The numerical evaluation of the kinematic equivalence in Fig. 5a revealed that the four variations were lying within a maximum of −3% deviation from the rigid linkage. The dynamic equivalence evaluation in Fig. 5b revealed that the compliant variation D deviated the least (19.43% maximum) from the rigid linkage. Further, its fatigue life was optimized by maximizing the cross-sectional area \(a\) in Eq. (7) of the compliant link constrained by maintaining a constant area moment of inertia \(I\) in Eq. (8) and minimum thickness possible in FDM in Eq. (9). Fatigue life was determined using [15]:

Fig. 5

a Comparison of kinematic equivalence of the four compliant linkage variations with the rigid linkage; b Comparison of dynamic equivalence

$${\text{Stress Amplitude}} = 164.28 \times \left( {\text{Cycles to Failure}} \right)^{ - 0.199}$$

(6)

Maximize

$$a = b \times d$$

(7)

Subjected to

$$I = \frac{{bd^{3} }}{12} = 304.8{\text{ mm}}^{4}$$

(8)

$$d \ge 5{\text{ mm}}$$

(9)

This optimization resulted in 6x improvement (initial \(b = 10 {\text{mm}}\)) in fatigue life at \(b = 30 {\text{mm}}\) as observed from Table 2. The optimization affected the kinematic equivalence negligibly as observed in Fig. 6a. The optimization of fatigue life also led to an improved dynamic equivalence with the maximum stiffness deviation reducing from 19.43% to 12.69% as observed in Fig. 6b

Table 2 Effect of increasing the depth of the compliant variation D

Fig. 6

a Effect of increasing depth of the compliant variation D on its kinematic equivalence with rigid linkage; b Effect on dynamic equivalence

4 Conclusion

Two revolute joints and the coil spring in the rigid linkage were eliminated to simplify the assembly by using a 3-bar compliant structure. This structure’s dynamic and kinematic equivalence to the rigid linkage implies simpler implementation of the control strategies developed for the rigid-legged robot in the compliant-legged robot. The deviations in the kinematics and dynamics of the compliant linkage from the spring-loaded rigid linkage were lower when the longer link was made compliant (variations B and D) instead of the shorter link (variations A and C).
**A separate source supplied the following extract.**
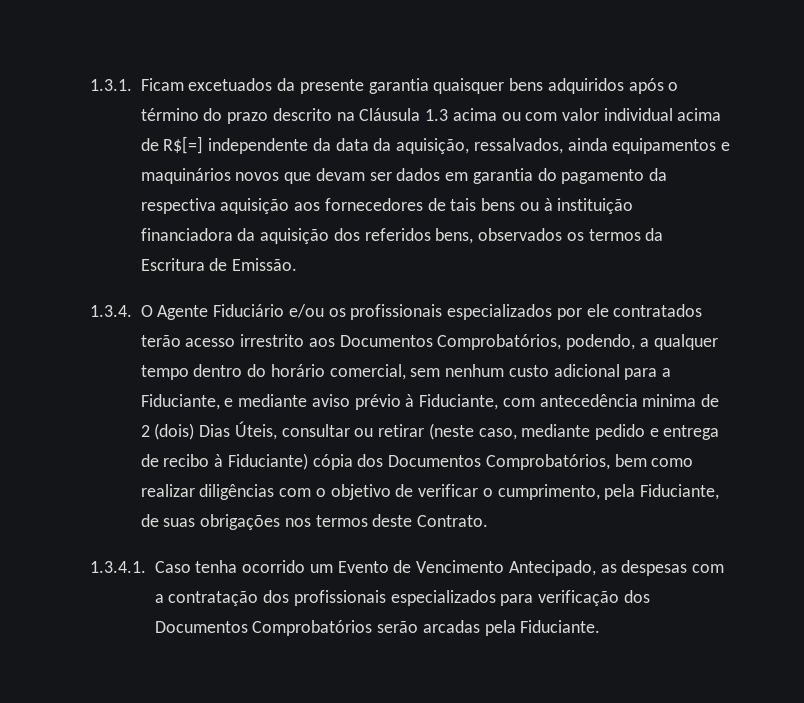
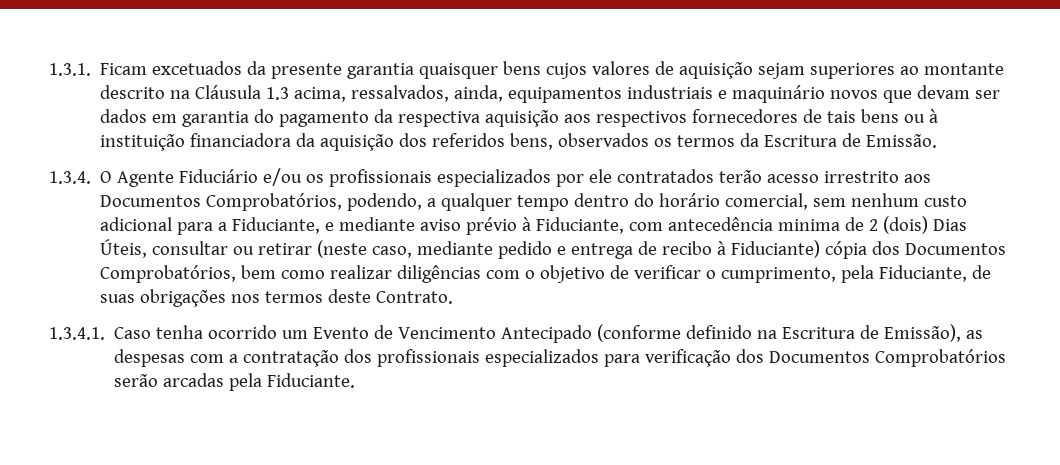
[547,78,679,94] [140,108,722,124] [140,136,731,154] [140,168,231,184] adquiridos após o término do prazo descrito na Cláusula 1.3 acima ou com valor individual acima de R$[=] independente da data da aquisição, ressalvados, ainda equipamentos e maquinários -> [546,61,1005,79] [100,85,826,103] cujos valores de aquisição sejam superiores ao montante descrito na Cláusula 1.3 acima, ressalvados, ainda, equipamentos industriais e maquinário
(321, 206) none -> [596,111,688,127] respectivos
[508,560,596,576] Antecipado, -> [501,324,962,343] Antecipado (conforme definido na Escritura de Emissão),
This is because the longer link undergoes a smaller rotation during the full range of motion of the linkage, and the deviation of pseudo-rigid body models increases with increasing deflection. The stress amplitude was also minimum in this case. This is because it is subjected to a larger axial force than normal force. Further, fatigue life optimization led to a 6x increase in the fatigue life of the compliant linkage.